How Do You Create One?

As an example, Presto, a common big-data query tool, uses JKS for both secure internal and external communication.  At this link https://prestosql.io/docs/current/security/internal-communication.html they show you how to create one.

Here is an excerpt.  Note that you must make sure you replace *.example.com with the domain you will host the service using the JKS file on or it will not work.  Certificates are domain specific.

keytool -genkeypair -alias example.com -keyalg RSA \
    -keystore keystore.jks
Enter keystore password:
Re-enter new password:
What is your first and last name?
  [Unknown]:  *.example.com
What is the name of your organizational unit?
  [Unknown]:
What is the name of your organization?
  [Unknown]:
What is the name of your City or Locality?
  [Unknown]:
What is the name of your State or Province?
  [Unknown]:
What is the two-letter country code for this unit?
  [Unknown]:
Is CN=*.example.com, OU=Unknown, O=Unknown, L=Unknown, ST=Unknown, C=Unknown correct?
  [no]:  yes

Enter key password for <presto>
        (RETURN if same as keystore password):

Pit Fall! – 90 Day Expiry Date – Change It?

Now… here’s a fun pitfall.  Certificates are made with an expiry date and have to be reissued periodically (for security reasons).  The default expiry date for JKS is 90 days.

https://docs.oracle.com/javase/tutorial/security/toolsign/step3.html

This certificate will be valid for 90 days, the default validity period if you don’t specify a –validity option.

This is fine on a big managed service with lots of attention.  But if you’re just TLS securing an internal app not many people see, you will probably forget to rotate it or neglect to set up appropriate automation.  Then, when it expires, things will break.

Now… for security reasons you generally shouldn’t set too high a value for certificate expiry time.  But for example purposes, here is how you would set it to 10 years.
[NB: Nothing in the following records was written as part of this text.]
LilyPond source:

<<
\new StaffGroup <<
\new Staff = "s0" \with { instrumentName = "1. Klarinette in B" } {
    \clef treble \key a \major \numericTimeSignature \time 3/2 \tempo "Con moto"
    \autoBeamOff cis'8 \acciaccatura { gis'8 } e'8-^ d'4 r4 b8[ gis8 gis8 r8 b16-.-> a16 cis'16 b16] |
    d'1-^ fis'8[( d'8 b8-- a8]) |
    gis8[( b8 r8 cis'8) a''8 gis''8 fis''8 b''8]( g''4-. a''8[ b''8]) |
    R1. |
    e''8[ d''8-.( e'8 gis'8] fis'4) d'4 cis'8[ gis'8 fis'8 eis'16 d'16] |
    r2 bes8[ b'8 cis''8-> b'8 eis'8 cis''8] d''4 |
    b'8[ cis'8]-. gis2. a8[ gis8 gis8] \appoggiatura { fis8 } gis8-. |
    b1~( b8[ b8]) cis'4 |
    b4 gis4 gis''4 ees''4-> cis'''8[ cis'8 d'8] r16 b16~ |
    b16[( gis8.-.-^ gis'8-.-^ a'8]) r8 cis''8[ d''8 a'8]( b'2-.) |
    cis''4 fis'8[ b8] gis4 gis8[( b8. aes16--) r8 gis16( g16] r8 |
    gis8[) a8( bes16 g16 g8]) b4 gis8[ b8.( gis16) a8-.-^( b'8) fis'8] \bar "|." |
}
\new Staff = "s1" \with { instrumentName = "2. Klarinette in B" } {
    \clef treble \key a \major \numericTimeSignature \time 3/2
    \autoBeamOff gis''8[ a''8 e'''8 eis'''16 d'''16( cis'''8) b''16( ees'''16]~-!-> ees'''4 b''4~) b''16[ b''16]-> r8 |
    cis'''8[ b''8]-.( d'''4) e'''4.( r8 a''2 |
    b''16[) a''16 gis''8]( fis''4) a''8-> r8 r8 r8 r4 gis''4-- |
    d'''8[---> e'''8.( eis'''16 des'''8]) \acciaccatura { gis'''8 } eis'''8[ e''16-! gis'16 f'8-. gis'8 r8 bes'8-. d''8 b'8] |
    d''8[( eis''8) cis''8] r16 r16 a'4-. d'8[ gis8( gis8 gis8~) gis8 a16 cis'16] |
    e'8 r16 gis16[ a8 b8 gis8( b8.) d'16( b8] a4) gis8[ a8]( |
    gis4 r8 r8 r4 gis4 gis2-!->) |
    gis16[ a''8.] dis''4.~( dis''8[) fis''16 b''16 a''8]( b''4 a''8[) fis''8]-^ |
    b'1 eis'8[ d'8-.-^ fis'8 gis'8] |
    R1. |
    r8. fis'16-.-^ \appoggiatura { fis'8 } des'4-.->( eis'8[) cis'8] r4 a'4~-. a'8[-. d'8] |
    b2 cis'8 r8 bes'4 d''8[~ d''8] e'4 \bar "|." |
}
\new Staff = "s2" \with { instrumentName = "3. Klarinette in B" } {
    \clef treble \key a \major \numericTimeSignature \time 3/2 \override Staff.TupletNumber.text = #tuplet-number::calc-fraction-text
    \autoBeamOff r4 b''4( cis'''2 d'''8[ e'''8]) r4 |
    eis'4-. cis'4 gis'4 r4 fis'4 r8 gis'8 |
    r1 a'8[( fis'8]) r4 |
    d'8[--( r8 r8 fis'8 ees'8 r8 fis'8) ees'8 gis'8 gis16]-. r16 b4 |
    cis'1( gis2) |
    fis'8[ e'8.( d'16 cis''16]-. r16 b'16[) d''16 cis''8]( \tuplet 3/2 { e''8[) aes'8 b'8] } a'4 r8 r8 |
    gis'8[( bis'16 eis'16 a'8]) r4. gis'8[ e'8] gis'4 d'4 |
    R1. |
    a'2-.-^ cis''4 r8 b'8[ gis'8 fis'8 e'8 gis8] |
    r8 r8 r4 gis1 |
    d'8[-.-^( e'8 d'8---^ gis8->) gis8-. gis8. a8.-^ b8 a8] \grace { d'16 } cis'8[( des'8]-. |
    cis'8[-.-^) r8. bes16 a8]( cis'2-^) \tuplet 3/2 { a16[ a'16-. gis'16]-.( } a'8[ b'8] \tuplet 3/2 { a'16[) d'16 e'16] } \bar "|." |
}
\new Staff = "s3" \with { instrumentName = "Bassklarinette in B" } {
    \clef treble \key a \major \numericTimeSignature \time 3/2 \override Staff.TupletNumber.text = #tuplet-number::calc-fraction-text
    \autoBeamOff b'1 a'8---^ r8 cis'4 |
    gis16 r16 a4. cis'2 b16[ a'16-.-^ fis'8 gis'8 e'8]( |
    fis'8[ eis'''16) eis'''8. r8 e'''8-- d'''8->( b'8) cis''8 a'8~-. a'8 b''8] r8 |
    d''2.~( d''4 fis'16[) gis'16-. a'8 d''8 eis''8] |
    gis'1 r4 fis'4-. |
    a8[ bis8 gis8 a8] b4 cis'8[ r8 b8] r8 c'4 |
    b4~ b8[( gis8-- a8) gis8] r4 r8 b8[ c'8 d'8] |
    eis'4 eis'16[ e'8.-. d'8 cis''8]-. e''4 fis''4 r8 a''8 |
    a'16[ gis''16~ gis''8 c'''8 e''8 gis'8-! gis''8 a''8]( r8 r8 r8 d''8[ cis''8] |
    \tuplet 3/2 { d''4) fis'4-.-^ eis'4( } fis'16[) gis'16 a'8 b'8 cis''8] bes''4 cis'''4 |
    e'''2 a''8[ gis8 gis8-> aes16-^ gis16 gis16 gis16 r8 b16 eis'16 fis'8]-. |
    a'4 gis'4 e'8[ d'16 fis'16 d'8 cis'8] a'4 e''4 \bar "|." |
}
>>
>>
keytool -genkeypair -alias example.com -keyalg RSA \
    -keystore keystore.jks -validity 3650

Determine Expiry Date

If you have a JKS file that you are using for your application and you are not sure when it expires, here’s a command that you can use:

keytool -list -v -keystore keystore.jks

This will output different things based on where your key store came from.  E.g. you will probably see more interesting output from a real SSL cert than you will from a self-signed one created like we did above.

In any case, you will clearly see a line in the large output from this command that says something like this:

Valid from: Fri Jul 12 01:27:21 UTC 2019 until: Thu Oct 10 01:27:21 UTC 2019

Note that in this case, it is just valid for 3 months.  Be careful when looking at this output because you may find multiple expiry dates in the output for different components of the JKS file.  You need to make sure you read the right one.  Though, chances are that the one on your domain will be the one that expires earliest anyway.

 

Building Presto Admin

Presto Admin – Is it Worth Using?

I generally deploy Presto clusters using packer and terraform.  Packer builds an image for me with the target presto distribution, some utility scripts, ha proxy (to get multiple coordinators acting in HA), etc.

I kept noticing this presto-admin project though: https://github.com/prestosql/presto-admin.  It allows you to quickly/easily deploy clusters from a central node, and it will handle the coordinator, workers, catalogs, and everything.  That sounds pretty cool.

Advance disclaimer – after I built this, I decided not to use it.  This was because it seems to just deploy a single coordinator and worker set.  For an HA setup, I need multiple coordinators, a load balancer, and workers/users pointing at the load balancer.  So, it’s just not the right fit for me.

Presto Admin – Build

In any case, I did go through the motions of building this – because I could not find a source release.  Fortunately, it’s pretty easy on Centos 7.x (basically RHEL 7.x):

# Download and unzip.
wget https://github.com/prestosql/presto-admin/archive/2.7.tar.gz
tar -xvzf 2.7.tar.gz

# Install pip/etc.
sudo yum install epel-release
sudo yum install python-pip
sudo yum install python-wheel

# Run make file and build web installer.
make dist

After this, just go into the dist folder and find prestoadmin-2.7-online.tar.gz.

I hope this saves you some time; I wasted around 20 minutes trying to find the dist online for download (which I never did).